Local FB add for the above tractor for $700. Starts runs lift doesn’t work. Don’t know how many hours it has or how old the tires are, but the tires look new in the photo. 

Every thing I read on the net says don’t buy one because it’s hard to locate parts. 

What say you? What is the possibility an oil and filter change will fix the lift? What’s the possibility an oil and filter change will ruin the transmission?

Is there some way to rig a belly mower and or blade under this thing. 

I’m currently cutting little less than an acre of lawn and grading over 100 yards of gravel drive with a 5 year old poulan lawn pro 46” cut and a handi dozer. It is perfect for the lawn except there are a couple of places where it will loose traction due to grade, has never failed to start, but is working past recommended limits pulling the handi dozer. I think the only reason the transmission still works is be cause of the lawn tire limited traction. Also it will not push snow worth a flip. 

I like this little yanmar because selling my current rig used will cover about half of the asking price. It will fit in the little shed I built under my deck keeping that fresh cut lawn smell out of the garage. And it shouldn’t fall apart grading the drive. There’s a YouTube video of one easily moving over a foot of snow. 

Concerns are attachments, maintenance and parts. 

Your comments and opinions valued highly

Thanks

Rob


----------



## Robert Powers (Aug 30, 2019)

Also size and weight means I can haul it home in a uhaul 5x8 behind my half ton.


----------



## winston (Aug 19, 2008)

Might want to read this article by Hoye. If you are not familiar with Hoye they are probably the number one supplier of spare parts for these grey market Yanmars.

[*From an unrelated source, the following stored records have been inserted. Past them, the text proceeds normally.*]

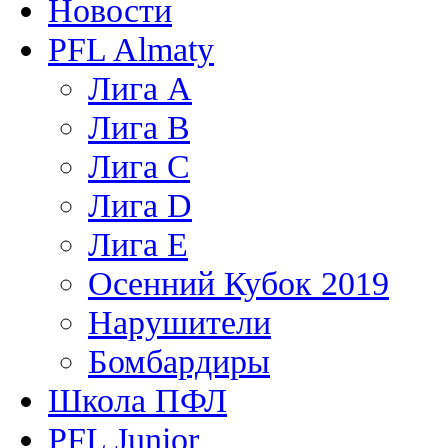
Новости
PFL Almaty
Лига A
Лига В
Лига С
Лига D
Лига Е
Осенний Кубок 2019
Нарушители
Бомбардиры
Школа ПФЛ
PFL Junior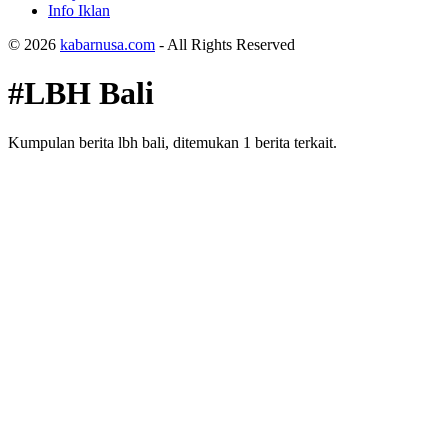
Info Iklan
© 2026
kabarnusa.com
- All Rights Reserved
#LBH Bali
Kumpulan berita lbh bali, ditemukan 1 berita terkait.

Oil and filter change definitely will not ruin the transmission. It has a screen in the transmission that can get stopped up and cause your lift problems. But no way at this point to know just what your lift problems are. Finding a belly mower to work on it would be hard, a 3 point finish mower would be more feasible. 

https://www.hoyetractor.com/modelstoavoid.htm


----------



## FredM (Nov 18, 2015)

A nice looking tractor for its age and has been looked after panel and appearance wise, for $700 I would have it just to fiddle with, parts would be a worry and if the tractor was treated with respect during its life, there shouldn't be a problem, most basic parts should be available for servicing, there is always the internet to fish with.

The 3 point lift could be as simple as adjustment, blocked screen as winston mentioned or just the lift piston seals have hardened with age.

But this is your choice Robert seeing that Hoyes tractors says not to touch.


----------



## bmaverick (Feb 20, 2014)

Hoye shows parts for it....

https://www.hoyetractor.com/CTGY/1100.htm

Fredrcks Imports with others have parts too. 

Yanmar 2T72 diesel engine. It has cylinder sleeves and the engine rebuild kits look super simple.


----------



## bmaverick (Feb 20, 2014)

Oh, the 3pt lift isn't moving. Then, flip the seat forward as it's running. There are little levers and a hand turn knob to play with. If any are in the wrong position, the 3pt will not move.


----------